Start of GIVEN DATA

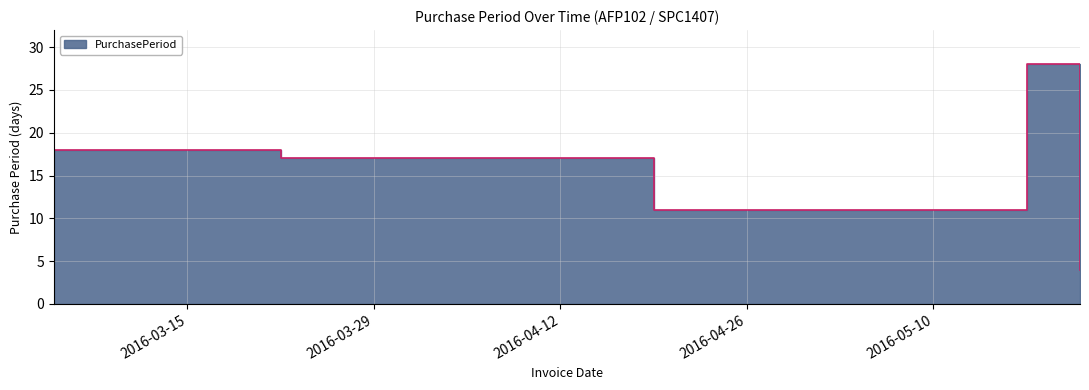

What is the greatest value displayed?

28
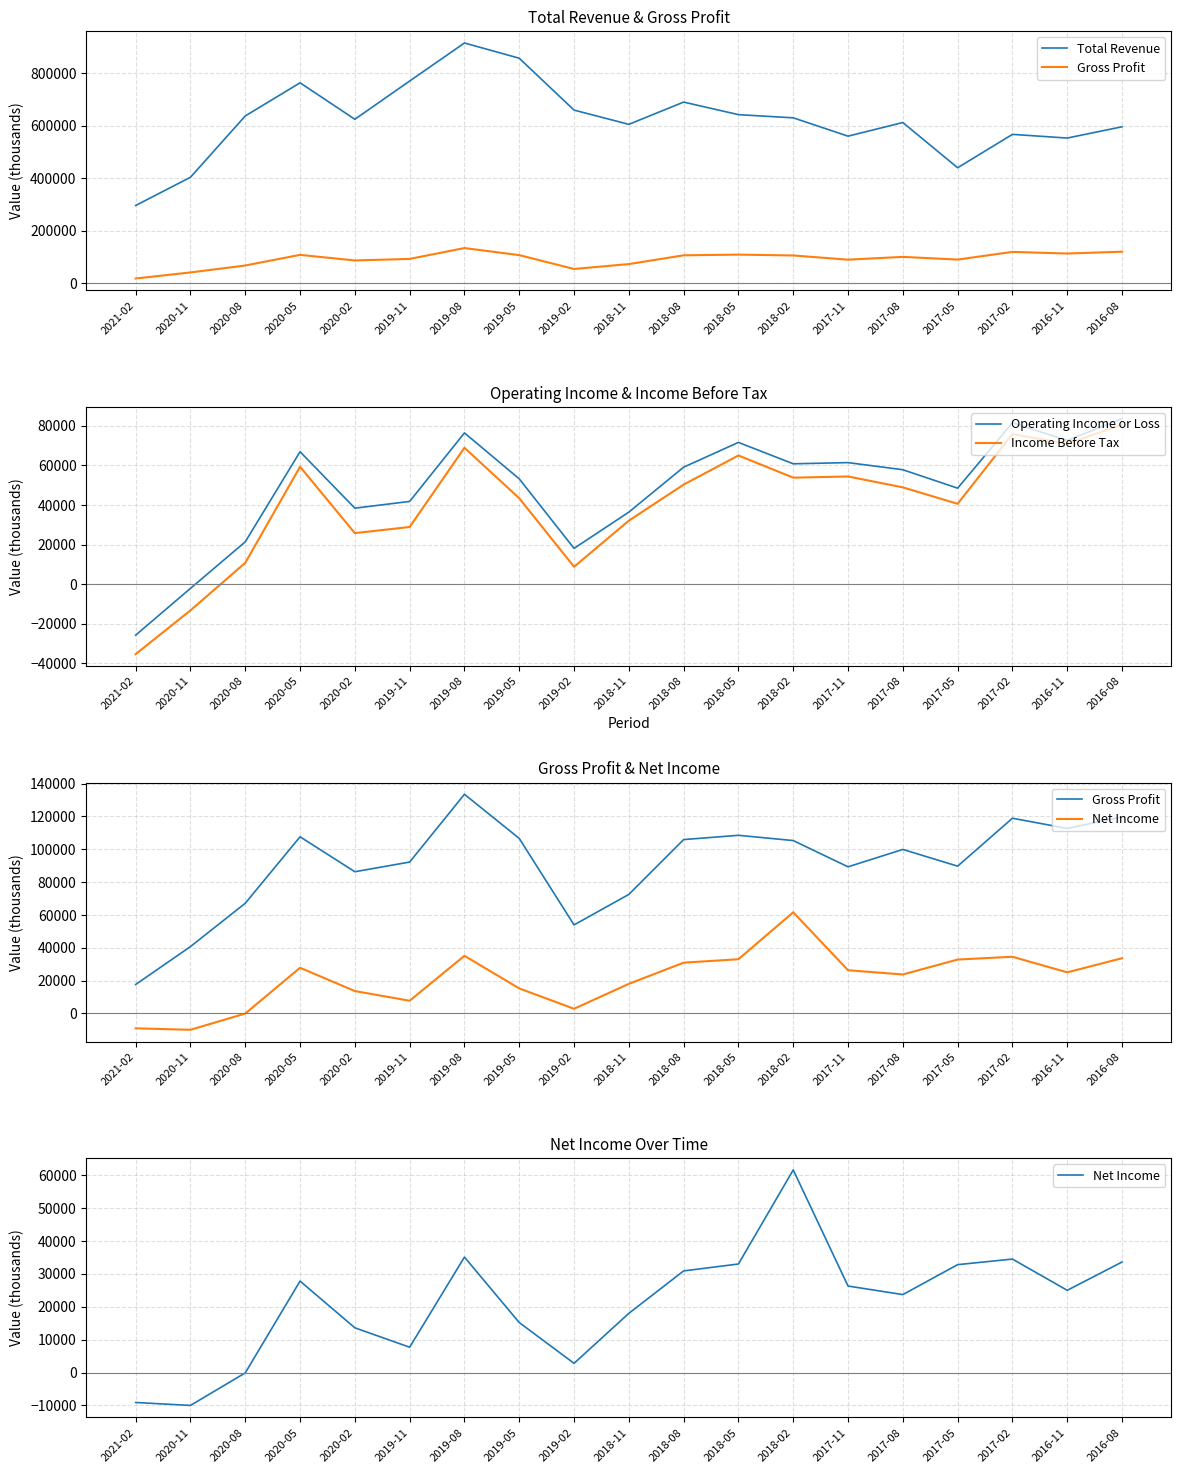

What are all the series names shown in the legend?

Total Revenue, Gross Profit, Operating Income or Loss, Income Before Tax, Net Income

End of GIVEN DATA
Start of GIVEN DATA

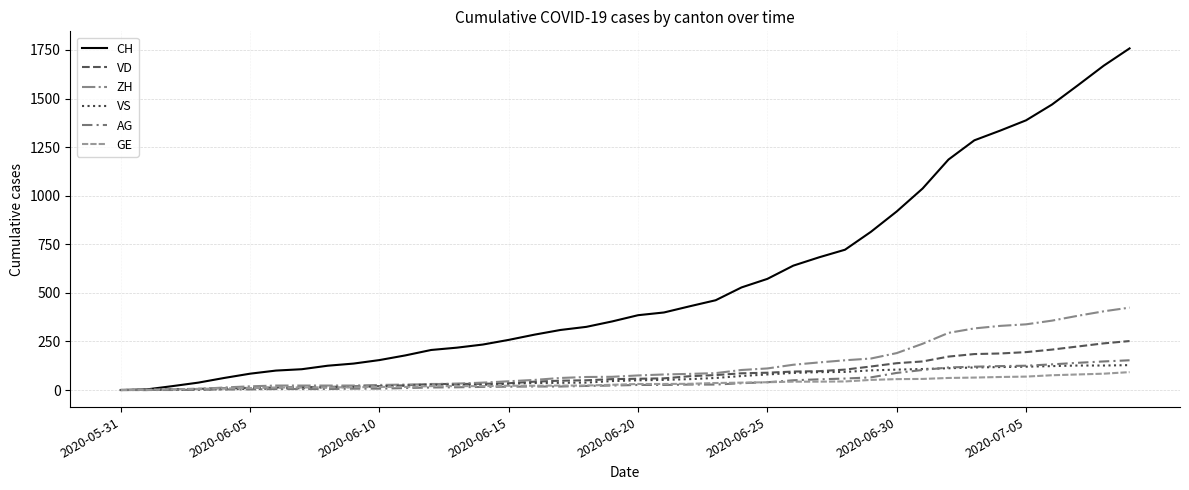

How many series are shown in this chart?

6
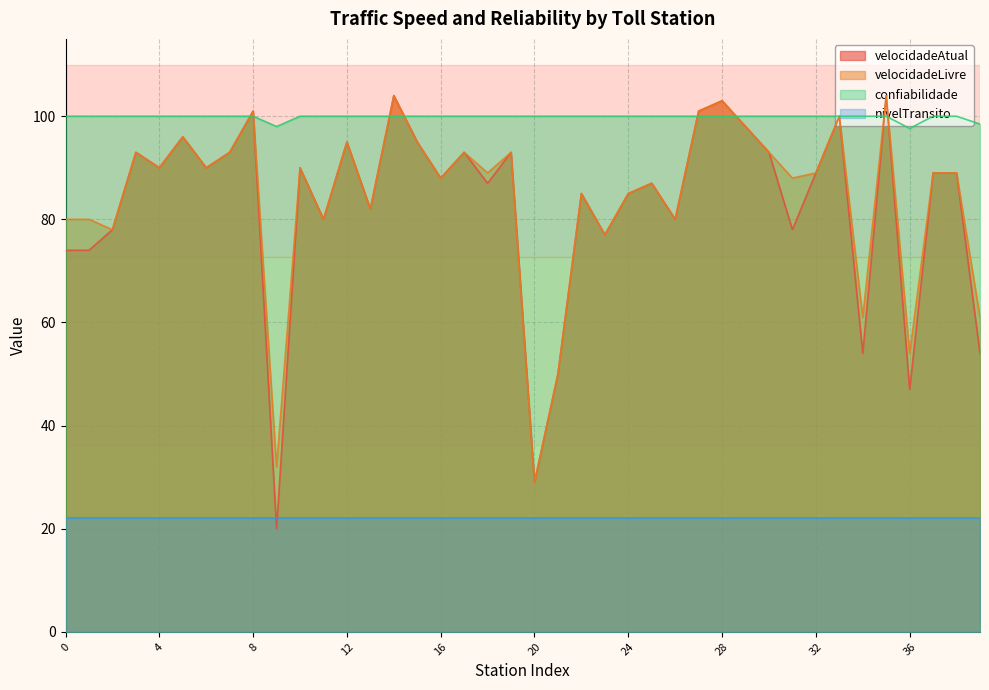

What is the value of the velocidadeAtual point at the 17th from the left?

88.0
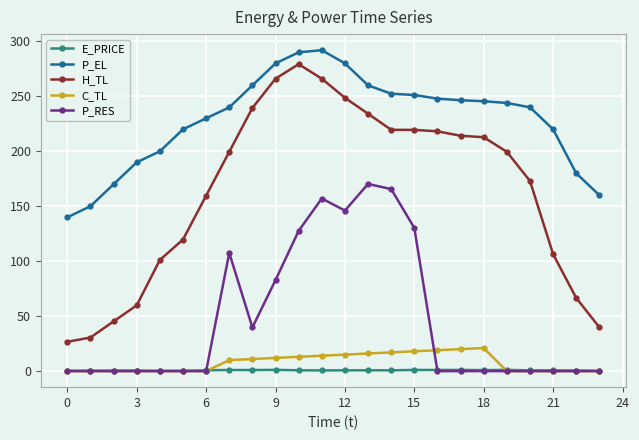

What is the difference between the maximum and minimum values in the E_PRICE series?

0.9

End of GIVEN DATA
Start of GIVEN DATA

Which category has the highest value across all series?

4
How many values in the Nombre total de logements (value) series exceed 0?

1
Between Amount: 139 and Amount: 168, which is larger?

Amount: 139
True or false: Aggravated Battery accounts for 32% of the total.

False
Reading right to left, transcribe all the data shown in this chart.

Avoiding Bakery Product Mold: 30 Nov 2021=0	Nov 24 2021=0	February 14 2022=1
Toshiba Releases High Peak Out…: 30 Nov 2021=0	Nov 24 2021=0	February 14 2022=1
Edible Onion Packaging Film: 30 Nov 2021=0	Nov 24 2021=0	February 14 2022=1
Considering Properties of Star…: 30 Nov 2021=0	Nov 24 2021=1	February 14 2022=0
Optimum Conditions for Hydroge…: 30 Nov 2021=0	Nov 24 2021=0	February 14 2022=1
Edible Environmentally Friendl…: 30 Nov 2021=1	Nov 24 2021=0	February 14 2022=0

End of GIVEN DATA

### [HOW TO COMPLETE THIS TASK]
Copy the lines in the items above exactly, from the line containing "Avoiding Bakery Product" up to and including the line containing "Edible Onion Packaging".

### [WRITTEN SOLUTION]
Avoiding Bakery Product Mold: 30 Nov 2021=0	Nov 24 2021=0	February 14 2022=1
Toshiba Releases High Peak Out…: 30 Nov 2021=0	Nov 24 2021=0	February 14 2022=1
Edible Onion Packaging Film: 30 Nov 2021=0	Nov 24 2021=0	February 14 2022=1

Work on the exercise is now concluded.